WHAT YOU ARE ASKED TO DO:
The data that follows must be transcribed in full and exactly, minus the pictures.

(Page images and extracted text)
┌──

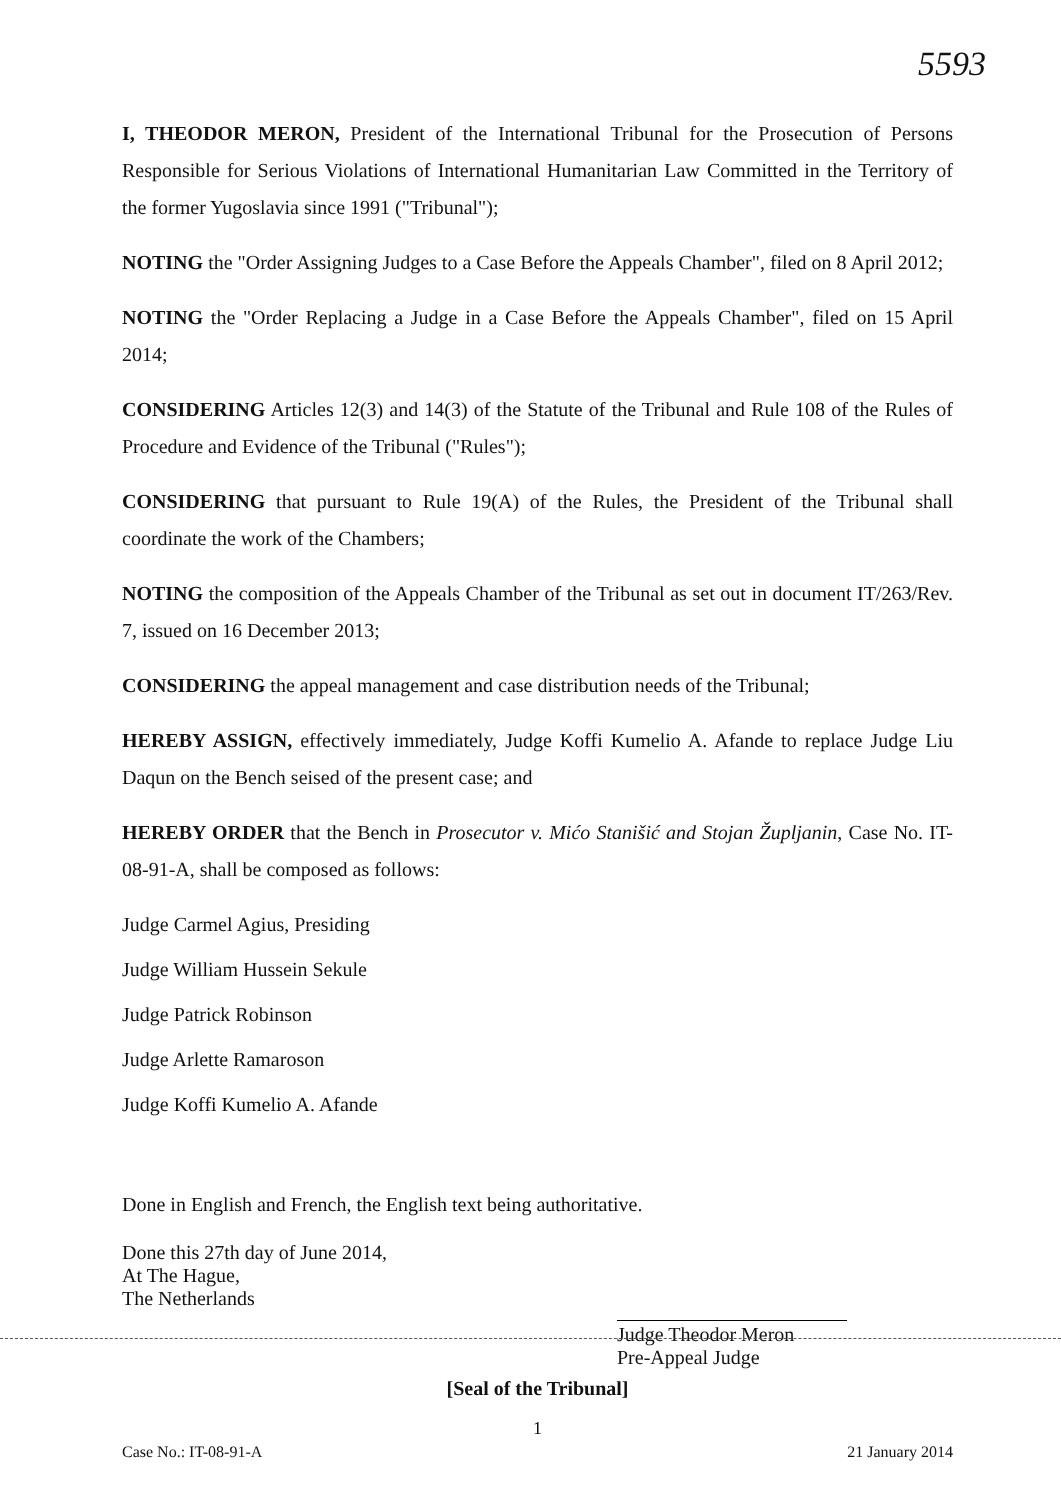5593
I, THEODOR MERON, President of the International Tribunal for the Prosecution of Persons Responsible for Serious Violations of International Humanitarian Law Committed in the Territory of the former Yugoslavia since 1991 ("Tribunal");
NOTING the "Order Assigning Judges to a Case Before the Appeals Chamber", filed on 8 April 2012;
NOTING the "Order Replacing a Judge in a Case Before the Appeals Chamber", filed on 15 April 2014;
CONSIDERING Articles 12(3) and 14(3) of the Statute of the Tribunal and Rule 108 of the Rules of Procedure and Evidence of the Tribunal ("Rules");
CONSIDERING that pursuant to Rule 19(A) of the Rules, the President of the Tribunal shall coordinate the work of the Chambers;
NOTING the composition of the Appeals Chamber of the Tribunal as set out in document IT/263/Rev. 7, issued on 16 December 2013;
CONSIDERING the appeal management and case distribution needs of the Tribunal;
HEREBY ASSIGN, effectively immediately, Judge Koffi Kumelio A. Afande to replace Judge Liu Daqun on the Bench seised of the present case; and
HEREBY ORDER that the Bench in Prosecutor v. Mićo Stanišić and Stojan Župljanin, Case No. IT-08-91-A, shall be composed as follows:
Judge Carmel Agius, Presiding
Judge William Hussein Sekule
Judge Patrick Robinson
Judge Arlette Ramaroson
Judge Koffi Kumelio A. Afande
Done in English and French, the English text being authoritative.
Done this 27th day of June 2014,
At The Hague,
The Netherlands
Judge Theodor Meron
Pre-Appeal Judge
[Seal of the Tribunal]
1
Case No.: IT-08-91-A 21 January 2014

└──

RESULT OF THIS TASK:
5593
I, THEODOR MERON, President of the International Tribunal for the Prosecution of Persons Responsible for Serious Violations of International Humanitarian Law Committed in the Territory of the former Yugoslavia since 1991 ("Tribunal");
NOTING the "Order Assigning Judges to a Case Before the Appeals Chamber", filed on 8 April 2012;
NOTING the "Order Replacing a Judge in a Case Before the Appeals Chamber", filed on 15 April 2014;
CONSIDERING Articles 12(3) and 14(3) of the Statute of the Tribunal and Rule 108 of the Rules of Procedure and Evidence of the Tribunal ("Rules");
CONSIDERING that pursuant to Rule 19(A) of the Rules, the President of the Tribunal shall coordinate the work of the Chambers;
NOTING the composition of the Appeals Chamber of the Tribunal as set out in document IT/263/Rev. 7, issued on 16 December 2013;
CONSIDERING the appeal management and case distribution needs of the Tribunal;
HEREBY ASSIGN, effectively immediately, Judge Koffi Kumelio A. Afande to replace Judge Liu Daqun on the Bench seised of the present case; and
HEREBY ORDER that the Bench in Prosecutor v. Mićo Stanišić and Stojan Župljanin, Case No. IT-08-91-A, shall be composed as follows:
Judge Carmel Agius, Presiding
Judge William Hussein Sekule
Judge Patrick Robinson
Judge Arlette Ramaroson
Judge Koffi Kumelio A. Afande
Done in English and French, the English text being authoritative.
Done this 27th day of June 2014,
At The Hague,
The Netherlands
Judge Theodor Meron
Pre-Appeal Judge
[Seal of the Tribunal]
1
Case No.: IT-08-91-A 21 January 2014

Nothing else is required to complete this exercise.